**Exercise**
Output the lines of all the items below as one numbered list. Skip blank lines and leave out the pictures.

::: Source data

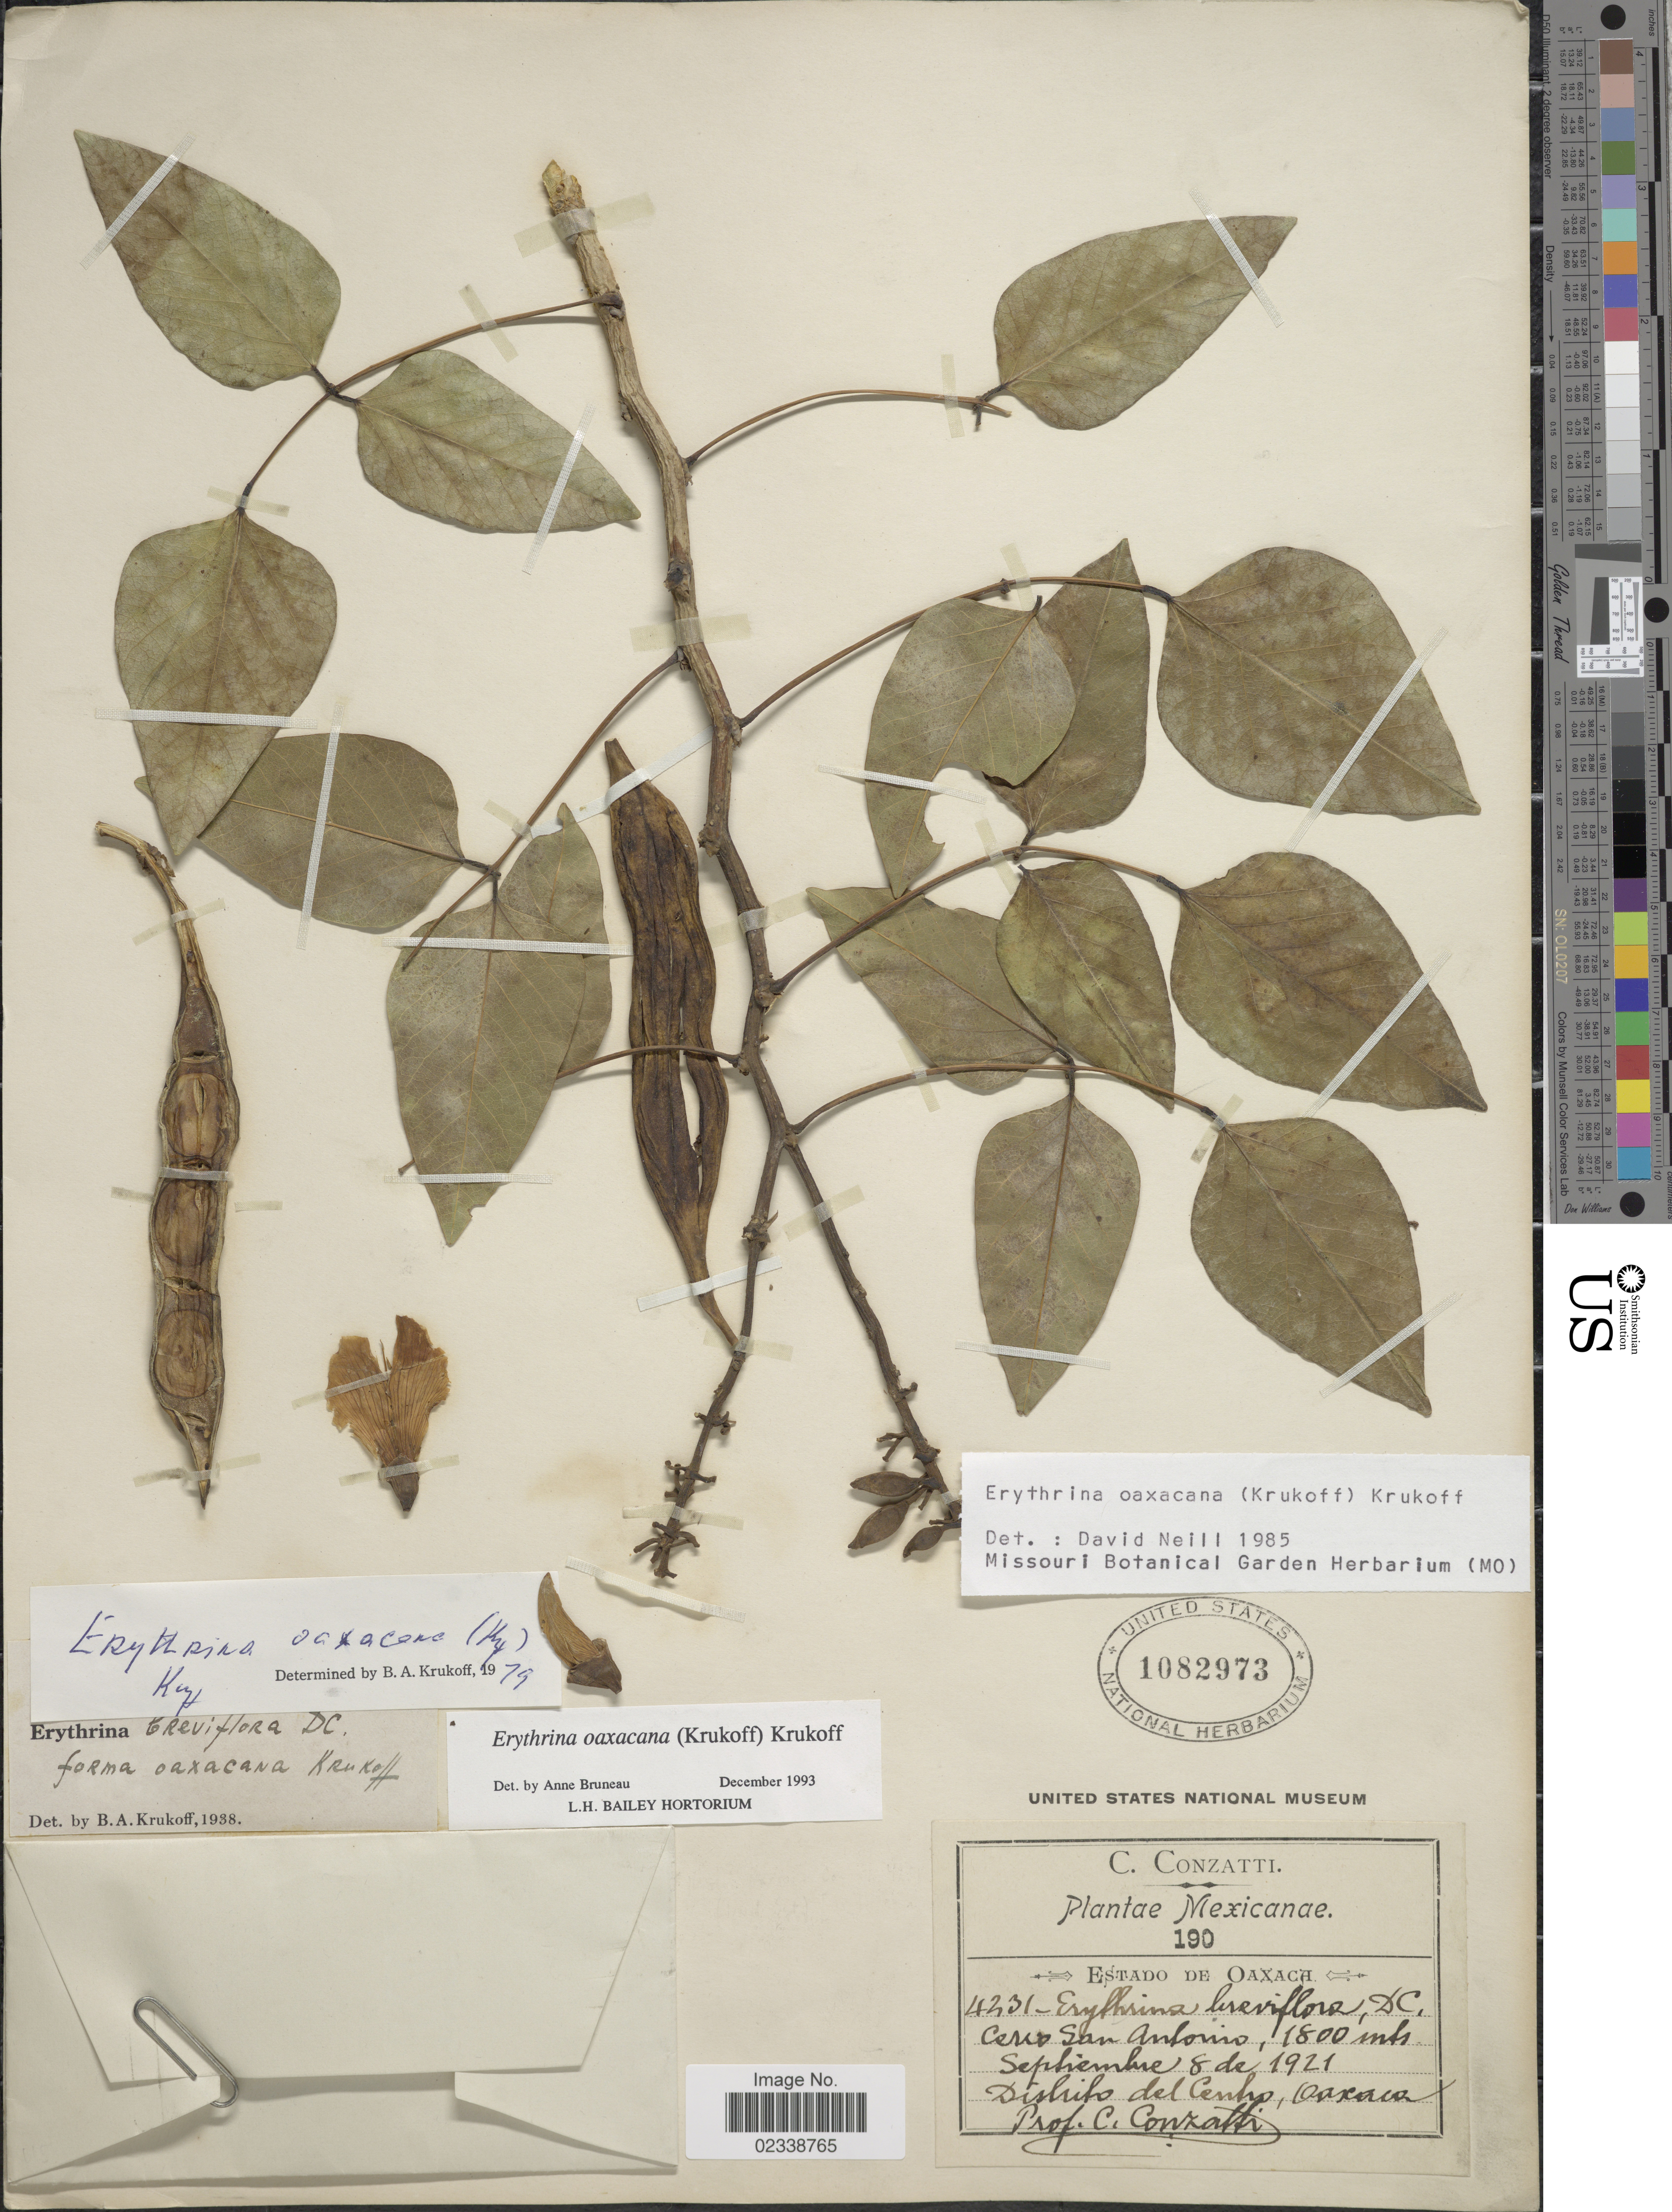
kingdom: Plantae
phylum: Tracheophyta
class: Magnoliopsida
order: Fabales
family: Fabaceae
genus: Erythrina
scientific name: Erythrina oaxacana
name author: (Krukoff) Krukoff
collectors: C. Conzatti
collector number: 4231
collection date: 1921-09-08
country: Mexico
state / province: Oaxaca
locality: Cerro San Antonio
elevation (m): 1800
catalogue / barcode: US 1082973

::::::

**Completed task**
1. kingdom: Plantae
2. phylum: Tracheophyta
3. class: Magnoliopsida
4. order: Fabales
5. family: Fabaceae
6. genus: Erythrina
7. scientific name: Erythrina oaxacana
8. name author: (Krukoff) Krukoff
9. collectors: C. Conzatti
10. collector number: 4231
11. collection date: 1921-09-08
12. country: Mexico
13. state / province: Oaxaca
14. locality: Cerro San Antonio
15. elevation (m): 1800
16. catalogue / barcode: US 1082973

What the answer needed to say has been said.